Decorreu na sede da UCCLA – União das Cidades Capitais de Língua Portuguesa, o lançamento do livro “Favos de Mel – Salalé três três – Os Reis do Kongo-Angola”, da escritora angolana Kiesse/Olo, apresentado por Eugénio Costa Almeida, investigador do ISCTE-IUL.

Aobra agora dada à estampa com o título “Os Reis do Kongo-Angola”, evoca a cultura e os costumes dos povos de Angola, bem como a actual realidade política daquele país. A receita obtida com a venda do livro vai reverter para o desenvolvimento de projectos nas áreas da saúde e da cultura, a favor das crianças em Portugal e em África.

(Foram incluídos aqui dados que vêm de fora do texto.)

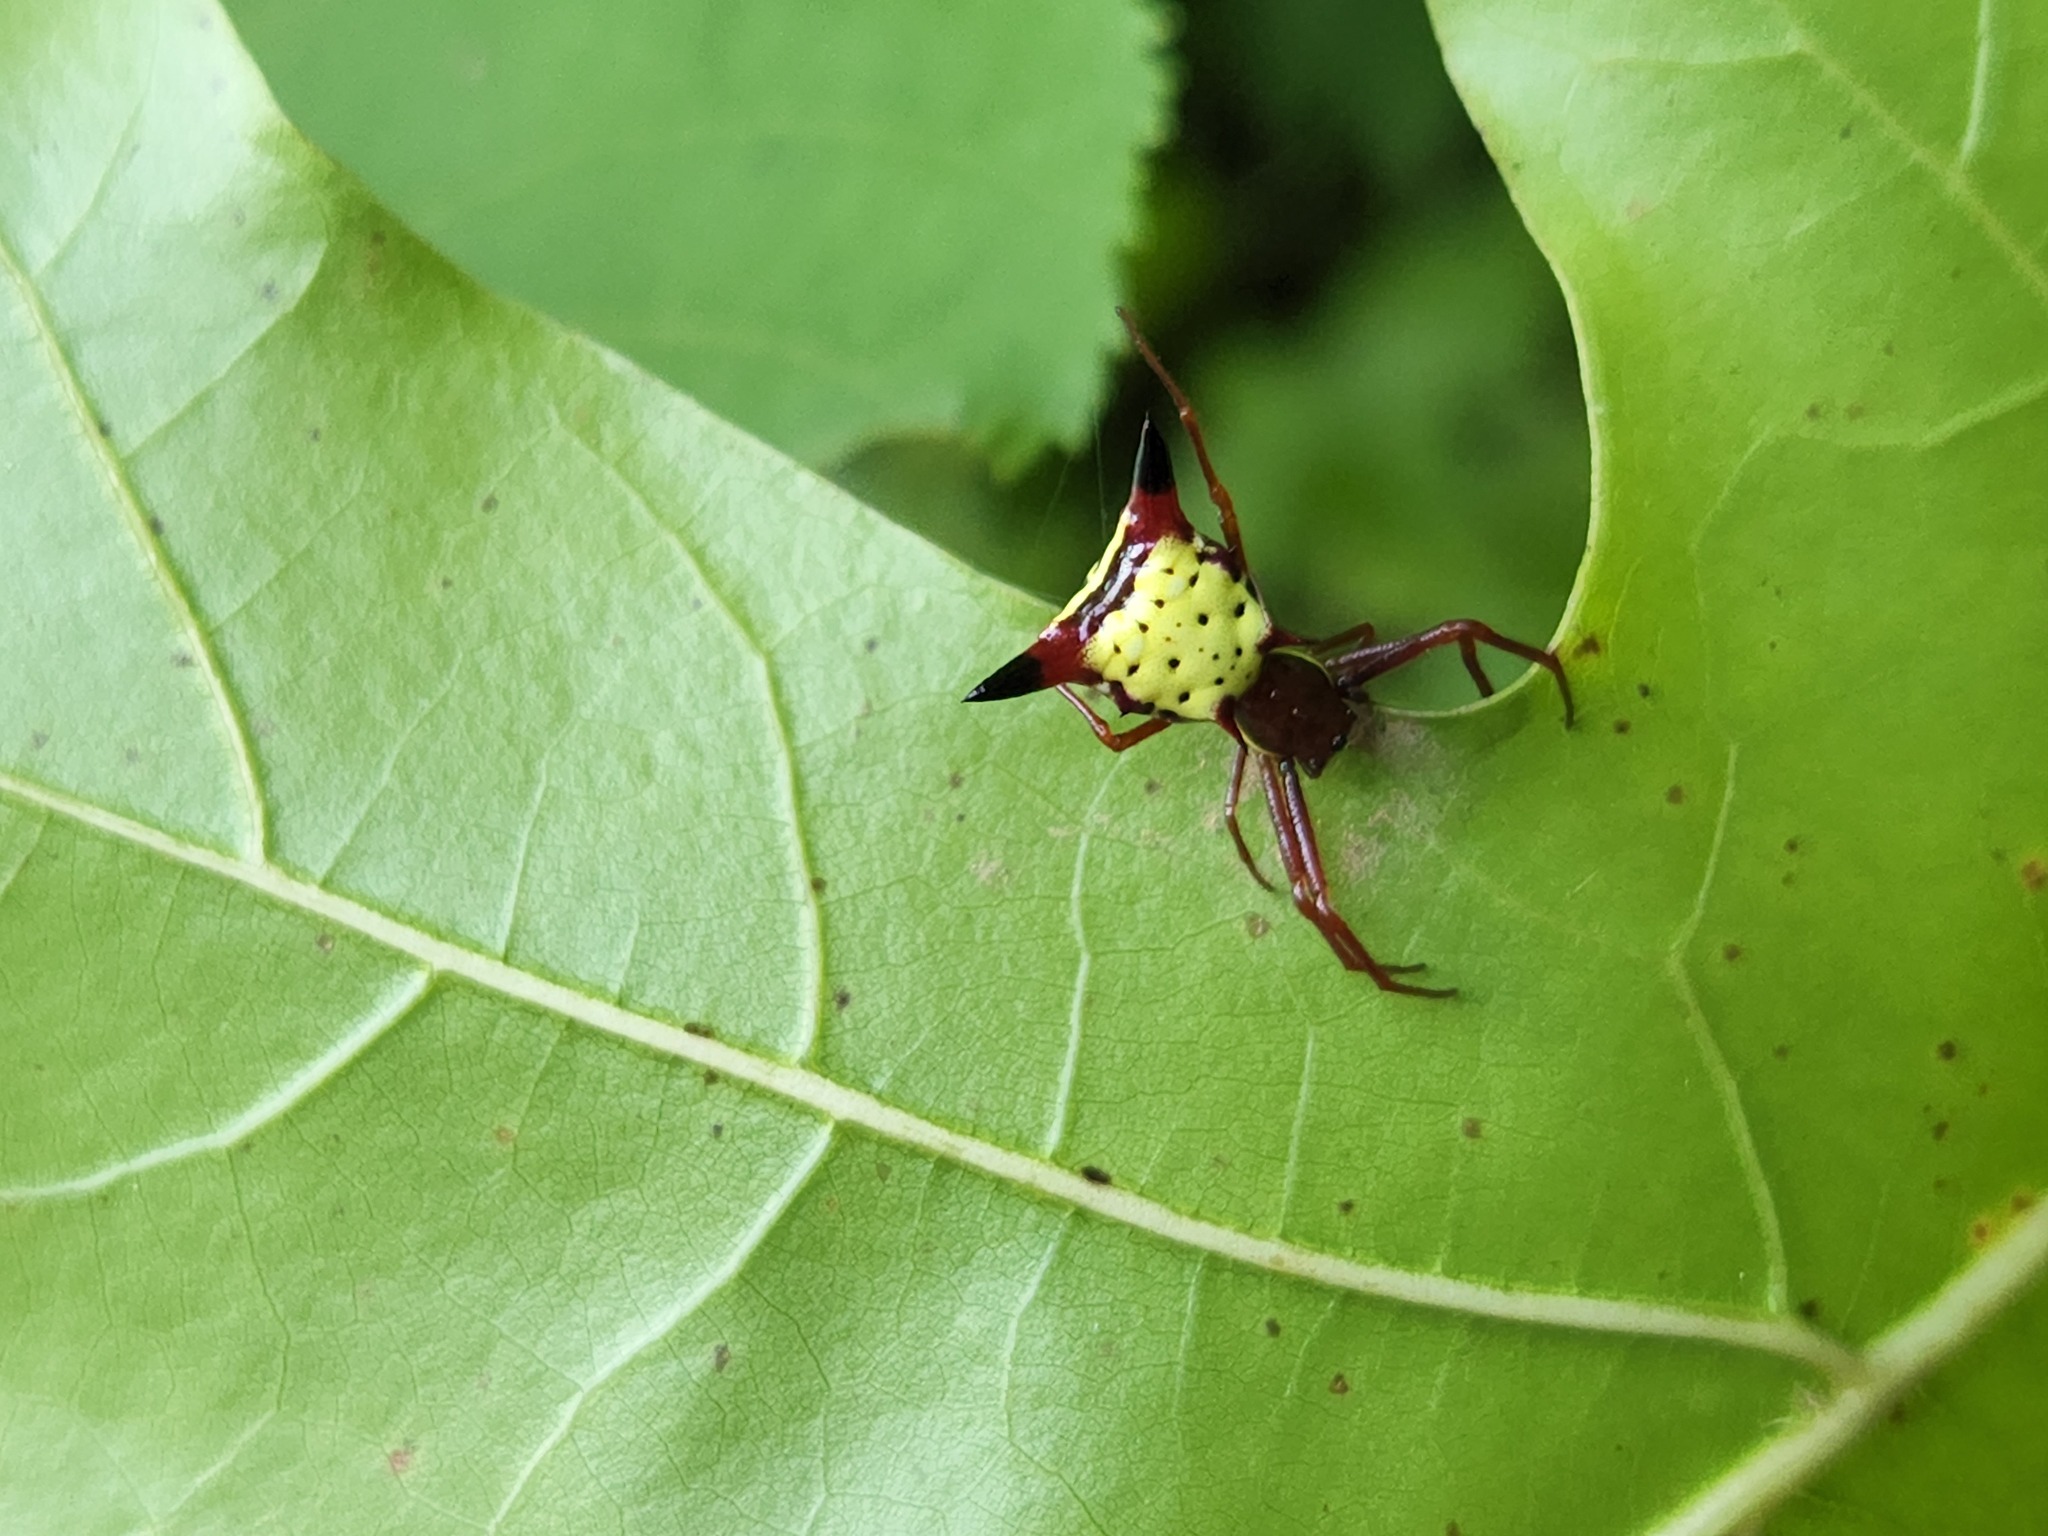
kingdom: Animalia
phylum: Arthropoda
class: Arachnida
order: Araneae
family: Araneidae
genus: Micrathena
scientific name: Micrathena sagittata
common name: Orb weavers
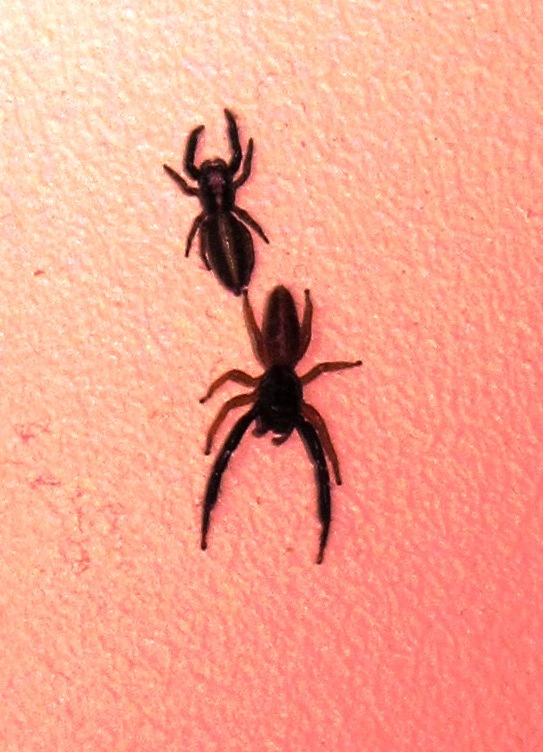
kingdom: Animalia
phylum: Arthropoda
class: Arachnida
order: Araneae
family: Salticidae
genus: Trite
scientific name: Trite planiceps
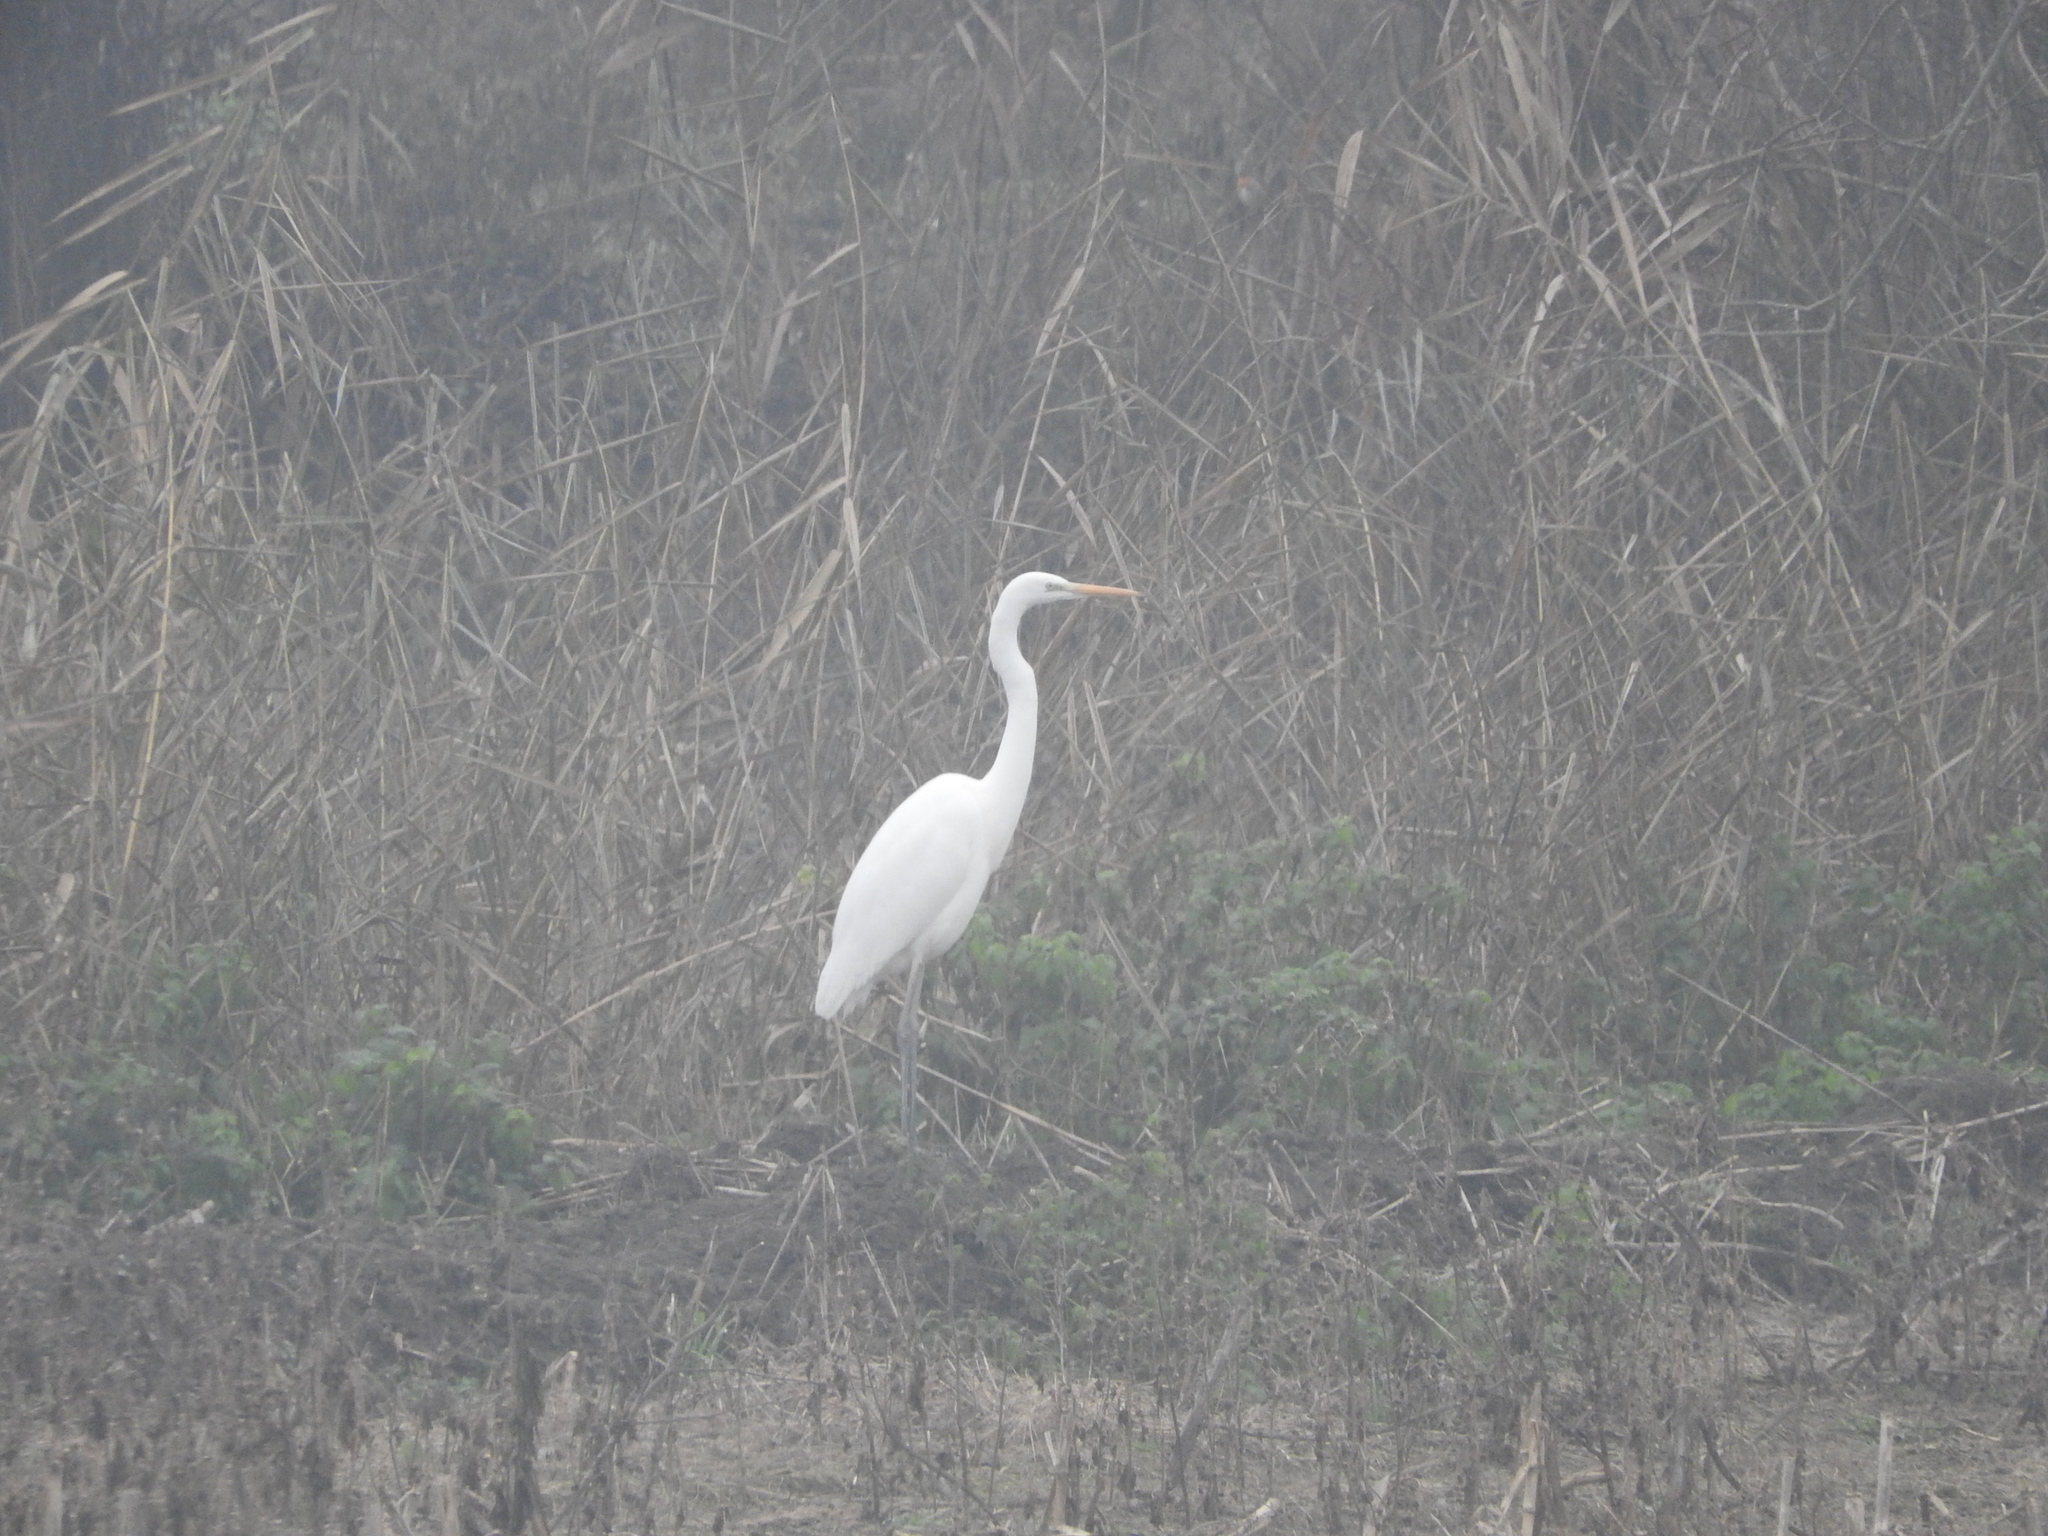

Na ocasião, a autora, Kiesse/Olo, convidou os presentes a dar as mãos e entoou um Hino de meditação pela Paz, apelando à reposição dos direitos consuetudinários dos povos, tanto em Portugal como em África.

“… Mas, ao mesmo tempo que Kyesse/Olo (ou Kyese) manifesta os seus amores terrenos e antropológicos, grita, também, por aquilo que ela vê, vislumbra, estarem a fazer na sua (nossa) pátria-mãe: Angola. E grita um forte não para aqueles que se deixam acomodar no silêncio cúmplice do “deixa andar”, afirma Eugénio Costa Almeida.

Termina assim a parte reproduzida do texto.